-- START OF RECORDS SUPPLIED --

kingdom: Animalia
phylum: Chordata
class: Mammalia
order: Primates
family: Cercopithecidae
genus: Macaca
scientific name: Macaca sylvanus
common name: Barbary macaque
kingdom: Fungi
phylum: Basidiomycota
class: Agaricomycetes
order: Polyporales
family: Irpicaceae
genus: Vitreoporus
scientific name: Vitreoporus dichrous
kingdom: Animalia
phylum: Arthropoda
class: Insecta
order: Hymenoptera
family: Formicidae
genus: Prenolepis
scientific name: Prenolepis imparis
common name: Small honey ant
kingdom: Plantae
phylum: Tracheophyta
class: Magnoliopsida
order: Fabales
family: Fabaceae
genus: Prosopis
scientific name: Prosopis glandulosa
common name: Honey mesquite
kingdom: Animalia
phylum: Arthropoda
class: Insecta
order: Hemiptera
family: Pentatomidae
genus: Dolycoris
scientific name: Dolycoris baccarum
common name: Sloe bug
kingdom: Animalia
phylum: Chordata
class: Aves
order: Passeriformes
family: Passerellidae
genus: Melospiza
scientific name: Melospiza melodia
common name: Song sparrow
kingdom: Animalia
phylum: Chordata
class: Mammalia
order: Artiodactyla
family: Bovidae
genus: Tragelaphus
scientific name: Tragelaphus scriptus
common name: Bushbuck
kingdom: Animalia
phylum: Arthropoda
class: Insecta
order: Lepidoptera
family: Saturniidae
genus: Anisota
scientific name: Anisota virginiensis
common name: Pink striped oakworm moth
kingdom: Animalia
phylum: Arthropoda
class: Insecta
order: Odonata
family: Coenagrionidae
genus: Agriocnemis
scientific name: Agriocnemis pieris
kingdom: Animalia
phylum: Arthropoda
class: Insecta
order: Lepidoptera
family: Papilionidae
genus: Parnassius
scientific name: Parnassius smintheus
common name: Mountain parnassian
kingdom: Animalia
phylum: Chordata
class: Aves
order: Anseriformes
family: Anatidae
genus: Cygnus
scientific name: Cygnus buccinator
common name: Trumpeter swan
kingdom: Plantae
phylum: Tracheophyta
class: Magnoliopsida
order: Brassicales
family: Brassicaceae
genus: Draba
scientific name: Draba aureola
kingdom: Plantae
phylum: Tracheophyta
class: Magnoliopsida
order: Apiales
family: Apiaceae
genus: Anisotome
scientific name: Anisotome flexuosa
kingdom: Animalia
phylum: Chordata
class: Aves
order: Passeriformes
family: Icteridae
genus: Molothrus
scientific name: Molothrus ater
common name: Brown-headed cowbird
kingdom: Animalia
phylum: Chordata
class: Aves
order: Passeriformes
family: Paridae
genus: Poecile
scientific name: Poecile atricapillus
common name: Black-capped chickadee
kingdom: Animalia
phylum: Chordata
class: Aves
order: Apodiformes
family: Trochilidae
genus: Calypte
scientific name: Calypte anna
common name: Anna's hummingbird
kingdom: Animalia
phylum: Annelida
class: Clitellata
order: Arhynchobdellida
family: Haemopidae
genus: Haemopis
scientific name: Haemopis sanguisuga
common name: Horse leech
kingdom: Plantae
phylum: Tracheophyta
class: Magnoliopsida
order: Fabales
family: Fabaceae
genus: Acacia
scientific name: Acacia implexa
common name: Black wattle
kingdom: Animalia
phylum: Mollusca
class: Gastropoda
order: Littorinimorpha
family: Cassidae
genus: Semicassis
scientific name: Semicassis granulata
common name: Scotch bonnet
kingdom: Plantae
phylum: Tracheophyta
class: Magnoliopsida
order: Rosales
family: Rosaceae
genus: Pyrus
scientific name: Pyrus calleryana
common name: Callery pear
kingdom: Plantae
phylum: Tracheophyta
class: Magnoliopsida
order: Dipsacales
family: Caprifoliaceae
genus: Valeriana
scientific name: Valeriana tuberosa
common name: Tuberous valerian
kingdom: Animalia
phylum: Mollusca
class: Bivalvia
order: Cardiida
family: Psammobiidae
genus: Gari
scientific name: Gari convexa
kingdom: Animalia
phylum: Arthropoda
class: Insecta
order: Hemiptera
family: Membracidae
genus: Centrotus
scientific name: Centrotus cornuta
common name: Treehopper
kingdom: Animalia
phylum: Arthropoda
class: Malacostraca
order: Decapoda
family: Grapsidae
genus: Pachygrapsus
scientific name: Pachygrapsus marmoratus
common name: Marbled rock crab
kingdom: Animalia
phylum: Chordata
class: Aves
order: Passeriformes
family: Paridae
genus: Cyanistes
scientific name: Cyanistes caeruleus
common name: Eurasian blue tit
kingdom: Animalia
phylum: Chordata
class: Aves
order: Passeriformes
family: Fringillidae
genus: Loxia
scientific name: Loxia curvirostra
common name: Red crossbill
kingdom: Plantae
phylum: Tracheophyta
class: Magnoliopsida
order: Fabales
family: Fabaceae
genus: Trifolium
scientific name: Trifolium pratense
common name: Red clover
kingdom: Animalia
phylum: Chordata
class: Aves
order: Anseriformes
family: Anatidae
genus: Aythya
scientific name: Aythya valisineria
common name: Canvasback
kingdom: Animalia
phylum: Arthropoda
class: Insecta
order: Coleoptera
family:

-- END OF RECORDS SUPPLIED --

> _AIM OF THE TASK_:
Rewrite the material from the line with "genus: Acacia" to the line with "scientific name: Centrotus cornuta", putting "vernacular name" in place of "common name" and changing nothing else.

> _EXERCISE RESPONSE_:
genus: Acacia
scientific name: Acacia implexa
vernacular name: Black wattle
kingdom: Animalia
phylum: Mollusca
class: Gastropoda
order: Littorinimorpha
family: Cassidae
genus: Semicassis
scientific name: Semicassis granulata
vernacular name: Scotch bonnet
kingdom: Plantae
phylum: Tracheophyta
class: Magnoliopsida
order: Rosales
family: Rosaceae
genus: Pyrus
scientific name: Pyrus calleryana
vernacular name: Callery pear
kingdom: Plantae
phylum: Tracheophyta
class: Magnoliopsida
order: Dipsacales
family: Caprifoliaceae
genus: Valeriana
scientific name: Valeriana tuberosa
vernacular name: Tuberous valerian
kingdom: Animalia
phylum: Mollusca
class: Bivalvia
order: Cardiida
family: Psammobiidae
genus: Gari
scientific name: Gari convexa
kingdom: Animalia
phylum: Arthropoda
class: Insecta
order: Hemiptera
family: Membracidae
genus: Centrotus
scientific name: Centrotus cornuta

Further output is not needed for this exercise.